パウロは、キリストと同じ種類の愛、即ちキリストの熱愛で、フィリピの教会を愛することが出来ました。私たちは、なかなかそのような愛で、人を愛することが出来ません。しかし、これはパウロが偉かったから出来たことではないのです。きっとパウロも、自分自身の愛の限界をよく知っていたことでしょう。もしかすると、様々な困難が降りかかってくる中で、パウロの愛も揺れ動くことがあったのかもしれません。けれども、そんなパウロが、フィリピの教会の人々の中に、キリストの愛を見いだしたのです。キリストがフィリピの教会の人々のことをどんなに愛し、深い憐れみをもって取り扱っておられるのかを、パウロはつぶさに知ることが出来たのでした。フィリピの教会の人々が、厳しい困難に遭遇する中で、決してひるむことなく、むしろそれに勇敢に立ち向かいながら、なお福音にしっかりと踏みとどまっていることをパウロは知らされて、そこにキリストの深い憐れみと愛を見いだし、心が激しく揺さぶられたのです。パウロは、このことに励まされて、フィリピの教会の人々を、イエス・キリストと同じ種類の愛で愛することが出来たのでした。

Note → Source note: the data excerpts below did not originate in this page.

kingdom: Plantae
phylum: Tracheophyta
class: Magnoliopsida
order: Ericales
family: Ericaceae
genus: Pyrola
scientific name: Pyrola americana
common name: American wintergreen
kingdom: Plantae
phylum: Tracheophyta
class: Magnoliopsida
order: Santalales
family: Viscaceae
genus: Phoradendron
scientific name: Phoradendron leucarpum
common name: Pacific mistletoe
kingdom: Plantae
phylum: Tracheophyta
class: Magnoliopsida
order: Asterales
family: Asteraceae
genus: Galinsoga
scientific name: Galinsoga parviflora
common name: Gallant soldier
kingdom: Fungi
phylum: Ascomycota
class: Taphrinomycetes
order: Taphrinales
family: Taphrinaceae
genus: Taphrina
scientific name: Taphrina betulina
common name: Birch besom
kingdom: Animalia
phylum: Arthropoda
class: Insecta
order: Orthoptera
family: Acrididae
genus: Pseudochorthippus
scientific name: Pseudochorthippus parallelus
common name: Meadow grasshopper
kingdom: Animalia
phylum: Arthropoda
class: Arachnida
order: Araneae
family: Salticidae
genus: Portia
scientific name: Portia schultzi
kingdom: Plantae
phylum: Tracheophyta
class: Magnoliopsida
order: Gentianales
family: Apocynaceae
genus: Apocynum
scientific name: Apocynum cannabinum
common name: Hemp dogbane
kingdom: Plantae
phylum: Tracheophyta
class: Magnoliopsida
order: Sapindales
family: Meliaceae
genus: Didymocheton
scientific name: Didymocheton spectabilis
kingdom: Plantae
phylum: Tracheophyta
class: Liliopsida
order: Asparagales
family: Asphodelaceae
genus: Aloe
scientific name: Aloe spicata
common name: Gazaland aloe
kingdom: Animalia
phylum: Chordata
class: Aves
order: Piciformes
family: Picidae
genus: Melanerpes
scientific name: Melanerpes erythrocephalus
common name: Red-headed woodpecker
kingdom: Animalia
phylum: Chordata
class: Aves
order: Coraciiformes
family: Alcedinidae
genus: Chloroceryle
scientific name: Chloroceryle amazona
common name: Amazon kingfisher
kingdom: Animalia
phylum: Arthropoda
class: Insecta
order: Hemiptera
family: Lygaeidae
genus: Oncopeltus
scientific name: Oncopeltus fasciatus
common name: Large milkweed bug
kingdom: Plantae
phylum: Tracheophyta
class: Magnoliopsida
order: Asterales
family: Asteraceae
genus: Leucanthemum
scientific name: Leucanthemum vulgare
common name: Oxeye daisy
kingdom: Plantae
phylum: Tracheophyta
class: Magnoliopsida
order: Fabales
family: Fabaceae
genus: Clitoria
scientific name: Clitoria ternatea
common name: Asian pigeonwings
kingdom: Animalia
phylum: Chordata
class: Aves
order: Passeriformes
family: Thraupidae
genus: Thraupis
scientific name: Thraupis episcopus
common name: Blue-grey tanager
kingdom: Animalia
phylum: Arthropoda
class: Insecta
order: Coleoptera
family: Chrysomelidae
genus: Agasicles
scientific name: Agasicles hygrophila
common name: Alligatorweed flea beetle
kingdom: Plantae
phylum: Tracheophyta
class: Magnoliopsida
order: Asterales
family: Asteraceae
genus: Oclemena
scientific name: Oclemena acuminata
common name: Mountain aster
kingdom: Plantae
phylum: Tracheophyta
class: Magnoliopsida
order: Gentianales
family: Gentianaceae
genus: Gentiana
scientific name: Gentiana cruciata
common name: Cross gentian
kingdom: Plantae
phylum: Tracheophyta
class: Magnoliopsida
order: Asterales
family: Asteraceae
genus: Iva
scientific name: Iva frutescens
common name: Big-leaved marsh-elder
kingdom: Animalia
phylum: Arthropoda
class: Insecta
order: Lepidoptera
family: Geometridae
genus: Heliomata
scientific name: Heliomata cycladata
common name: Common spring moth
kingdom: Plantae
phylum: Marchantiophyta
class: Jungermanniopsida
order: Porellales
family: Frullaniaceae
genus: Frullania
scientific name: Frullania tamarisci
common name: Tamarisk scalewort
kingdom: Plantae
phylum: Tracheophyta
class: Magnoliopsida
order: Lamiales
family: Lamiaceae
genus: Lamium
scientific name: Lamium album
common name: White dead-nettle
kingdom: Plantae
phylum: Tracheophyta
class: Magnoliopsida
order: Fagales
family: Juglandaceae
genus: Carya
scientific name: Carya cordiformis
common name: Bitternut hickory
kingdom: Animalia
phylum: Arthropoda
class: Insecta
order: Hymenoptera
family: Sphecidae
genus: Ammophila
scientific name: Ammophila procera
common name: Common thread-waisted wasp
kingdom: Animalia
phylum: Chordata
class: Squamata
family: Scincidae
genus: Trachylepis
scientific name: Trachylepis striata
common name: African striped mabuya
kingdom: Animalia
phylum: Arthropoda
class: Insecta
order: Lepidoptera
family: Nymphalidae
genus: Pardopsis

 パウロもフィリピの教会の人々も、キリストの熱愛と言えるような完全な愛をもっていたわけではありません。けれども、それぞれの歩みの中に、キリストの深い憐れみを見いだし、そのキリストの愛に促されて、パウロもフィリピの教会の人々も、不完全ではありながら、キリストと同じ種類の愛で愛し合うことが出来たのでした。そしてその愛は、キリストを愛する者同士の交わりの中で、お互いに確かめ合い、励まし合いながら、少しずつ養われていったのです。

 私たち自身の愛は、キリストの愛にはまだまだ程遠く、まことに自己中心的なものでしかないでしょう。けれども、パウロがフィリピの教会の人々との交わりを通して味わったように、私たちも同じキリストの恵みに預かっている兄弟姉妹方との交わりを通して、キリストの深い愛を味わい知ることが出来ます。同じキリストの愛によって生かされている者同士として、兄弟姉妹方の歩みの中に、キリストの深い憐れみと愛を見いだすことが出来る時に、「あの人の歩みの中で深い憐れみの御業を表されたお方は、私の歩みをも支えて下さるに違いない!」と、私たち自身も大いに励まされ、慰められるのです。そういう意味で、キリストにある兄弟姉妹方との交わりは、とても大切なのです。